Das ist zu befürchten. Jedenfalls auf kommunaler Ebene, die Länder sind in der glücklichen Situation, dass sie Kredite aufnehmen können. Es gibt ja auch schon erste Fälle. Die kommunalen Haushalte stehen unter einem enormen Druck, da wird die Kultur als freiwillige Leistung in den Fokus geraten. Die Frage ist, wie wir es schaffen können, das, was da ist und was errungen wurde in den letzten Jahren, zu schützen. Als demokratierelevante Orte, die für die Gesellschaft gut sind, als Orte, welche die Spannungen in einer auseinanderbrechenden Gesellschaft aufnehmen können. Gleichzeitig haben wir in den letzten Jahren stark an einer Verbesserung der Arbeitsbedingungen gearbeitet, an Themen wie Geschlechtergerechtigkeit, Familienfreundlichkeit, Nachhaltigkeit und Klimaschutz. Das wird alles auch zukünftig Geld kosten. Dieser Weg muss weitergegangen werden, aber am Ende muss auch noch Geld für die Kunst übrig bleiben.
Wie sind die Bühnen bislang durch die Pandemie gekommen? Wie groß ist der Frust, oder die Angst?

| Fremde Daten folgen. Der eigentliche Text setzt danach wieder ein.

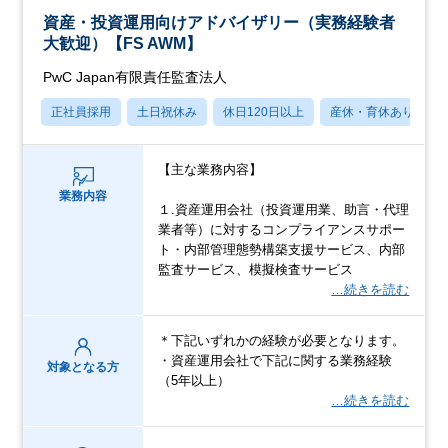
資産・投資運用向けアドバイザリー（実務経験者
大歓迎）【FS AWM】
PwC Japan有限責任監査法人
正社員採用
土日祝休み
休日120日以上
産休・育休あり
【主な業務内容】
業務内容
１.資産運用会社（投資運用業、助言・代理
業者等）に対するコンプライアンスサポー
ト・内部管理態勢構築支援サービス、内部
監査サービス、模擬検査サービス
…続きを読む
＊下記いずれかの経験が必要となります。
・資産運用会社で下記に関する業務経験
対象となる方
（5年以上）
…続きを読む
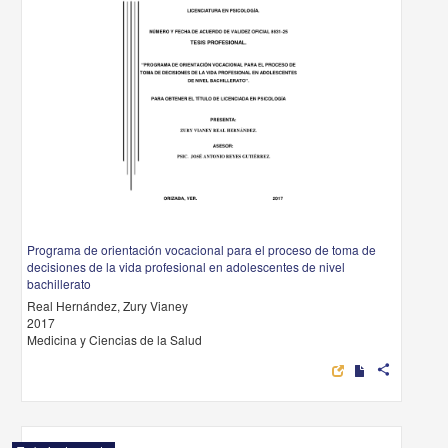
Programa de orientación vocacional para el proceso de toma de
decisiones de la vida profesional en adolescentes de nivel
bachillerato
Real Hernández, Zury Vianey
2017
Medicina y Ciencias de la Salud
share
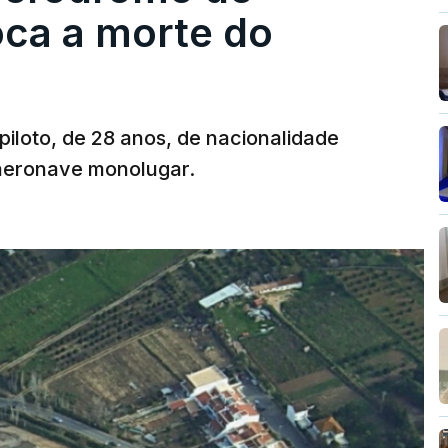
oca a morte do
 piloto, de 28 anos, de nacionalidade
 aeronave monolugar.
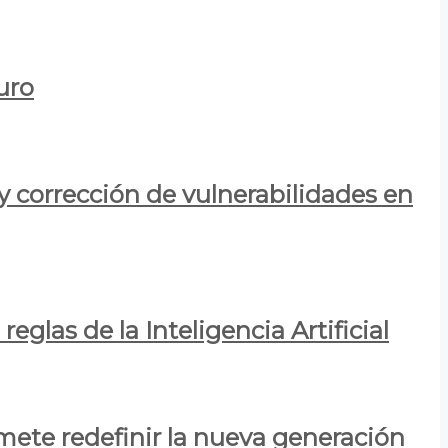
uro
y corrección de vulnerabilidades en
eglas de la Inteligencia Artificial
mete redefinir la nueva generación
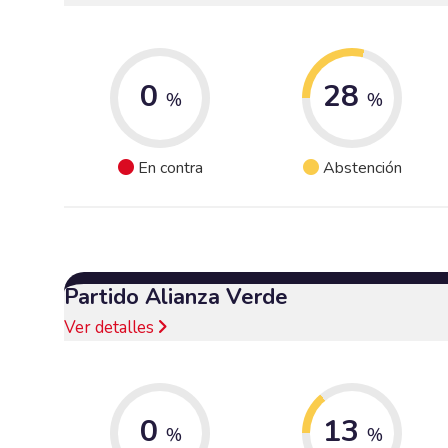
0
28
%
%
En contra
Abstención
Partido Alianza Verde
Ver detalles
0
13
%
%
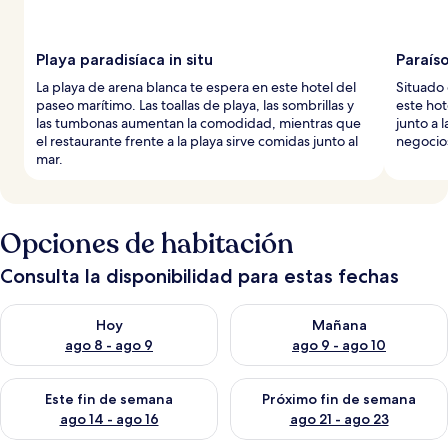
Playa paradisíaca in situ
Paraíso
La playa de arena blanca te espera en este hotel del
Situado 
paseo marítimo. Las toallas de playa, las sombrillas y
este hot
las tumbonas aumentan la comodidad, mientras que
junto a 
el restaurante frente a la playa sirve comidas junto al
negocios
mar.
Opciones de habitación
Consulta la disponibilidad para estas fechas
Consulta la disponibilidad para hoy ago 8 - ago 9
Consulta la disponibilidad pa
Hoy
Mañana
ago 8 - ago 9
ago 9 - ago 10
Consulta la disponibilidad para este fin de semana ago 14 - ag
Consulta la disponibilidad pa
Este fin de semana
Próximo fin de semana
ago 14 - ago 16
ago 21 - ago 23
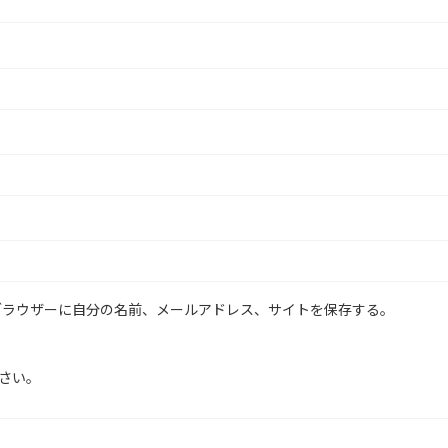
ブラウザーに自分の名前、メールアドレス、サイトを保存する。
さい。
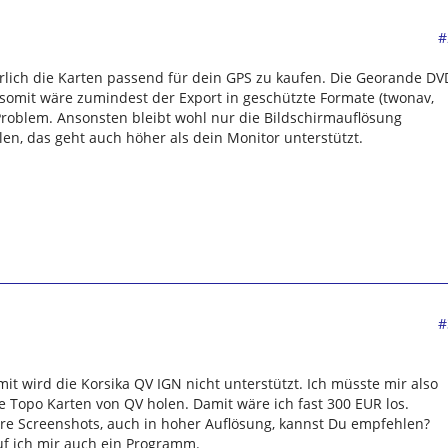
#
rlich die Karten passend für dein GPS zu kaufen. Die Georande DV
, somit wäre zumindest der Export in geschützte Formate (twonav,
Problem. Ansonsten bleibt wohl nur die Bildschirmauflösung
en, das geht auch höher als dein Monitor unterstützt.
#
t wird die Korsika QV IGN nicht unterstützt. Ich müsste mir also
e Topo Karten von QV holen. Damit wäre ich fast 300 EUR los.
e Screenshots, auch in hoher Auflösung, kannst Du empfehlen?
uf ich mir auch ein Programm.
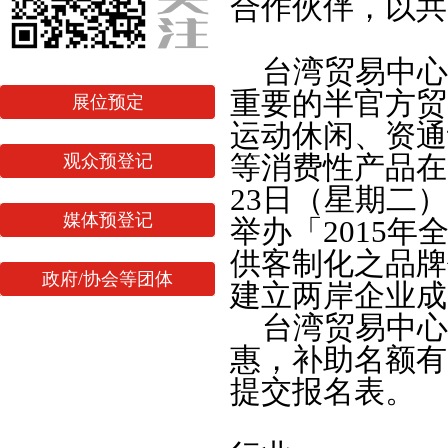
合作伙伴，以共
台湾贸易中心
重要的半官方贸
展位预定
运动休闲、资通
观众预登记
等消费性产品在
23日（星期二
媒体预登记
举办「2015
供客制化之品牌
政府/协会等团体
建立两岸企业成
台湾贸易中心
惠，补助名额有
提交报名表。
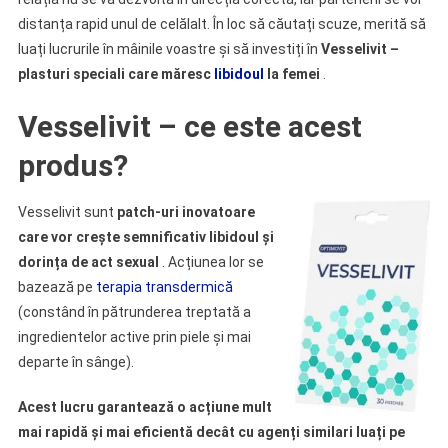
distanța rapid unul de celălalt. În loc să căutați scuze, merită să
luați lucrurile în mâinile voastre și să investiți în
Vesselivit –
plasturi speciali care măresc
libidoul
la femei
.
Vesselivit – ce este acest
produs?
Vesselivit sunt
patch-uri inovatoare
care vor crește semnificativ libidoul și
dorința de act sexual
. Acțiunea lor se
bazează pe
terapia transdermică
(constând în pătrunderea treptată a
ingredientelor active prin piele și mai
departe în sânge).
Acest lucru garantează o acțiune mult
mai rapidă și mai eficientă decât cu agenți similari luați pe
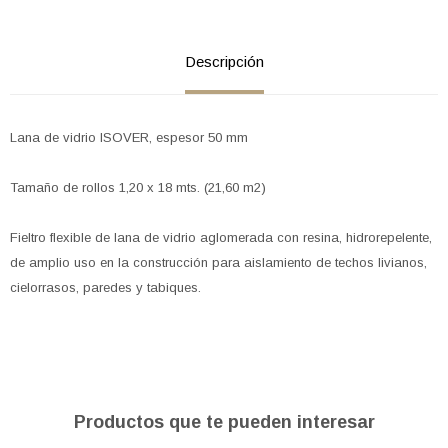
Descripción
Lana de vidrio ISOVER, espesor 50 mm
Tamaño de rollos 1,20 x 18 mts. (21,60 m2)
Fieltro flexible de lana de vidrio aglomerada con resina, hidrorepelente,
de amplio uso en la construcción para aislamiento de techos livianos,
cielorrasos, paredes y tabiques.
Productos que te pueden interesar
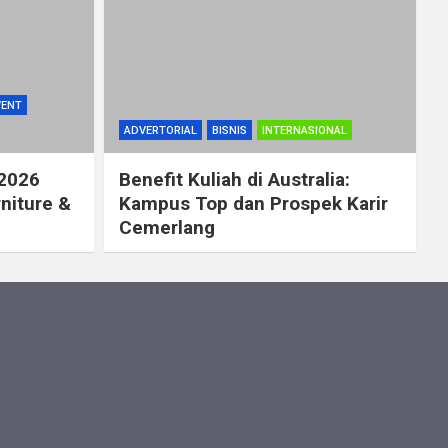
VENT
ADVERTORIAL
BISNIS
INTERNASIONAL
 2026
Benefit Kuliah di Australia:
rniture &
Kampus Top dan Prospek Karir
Cemerlang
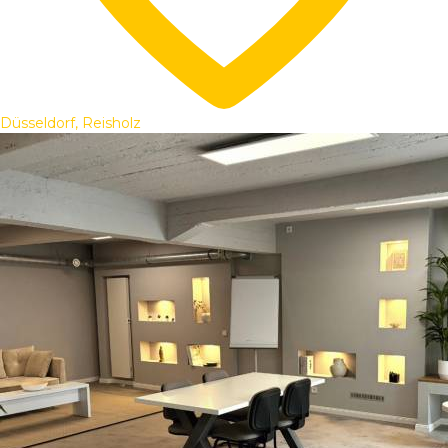
Düsseldorf, Reisholz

Ich fange mit dem Positiven an: Unsere Mitglieder haben sehr viel finanzielle Unterstützung bekommen. Die Häuser sind noch alle da. Aber das sage ich bewusst in Abgrenzung zu vielen selbstständigen Künstlern und Hybrid-Beschäftigten, die erst einmal ins Bodenlose gefallen sind. Das ist eine große Hausaufgabe für die Zukunft, diese Unterschiedlichkeiten miteinander zu versöhnen, freie Künstler sozial- und ordnungspolitisch besser einzubinden. Aber natürlich war diese Zeit für alle hart. Die Stimmung aufrecht zu erhalten, eventuell für die Tonne zu produzieren, nicht zu wissen, wie es morgen sein wird, das hat emotionale und psychische Schäden verursacht. Theater als Gemeinschaftsarbeit konnte nicht stattfinden. Es gibt bleibende Verschiebungen im System. Viele Freie haben aufgegeben, viele Zuschauer sind sehr zögerlich, bei den Inzidenzwerten ist das auch kein Wunder. Wir sind sozial alle sehr ängstlich geworden.
Wird das Publikum in absehbarer Zeit zurückkommen?
Viele Theatermacher erkennen eine Zurückhaltung im Innenraum, vor allem bei älteren Menschen, die Angst haben. Das muss man ernst nehmen. Man kann vermuten, dass durch eine Erhöhung der Impfquote Vertrauen zurück gewonnen werden kann. Viele Menschen waren auch einfach lange nicht mehr bei Veranstaltungen. Man kann nicht ausschließen, dass sich Gewohnheiten ändern. Aber das muss man sportlich sehen, und weiterhin alles dafür tun, dass sich die Menschen im Theaterraum sicher fühlen. Und gleichzeitig über das Programm versuchen, neue Zuschauer zu gewinnen.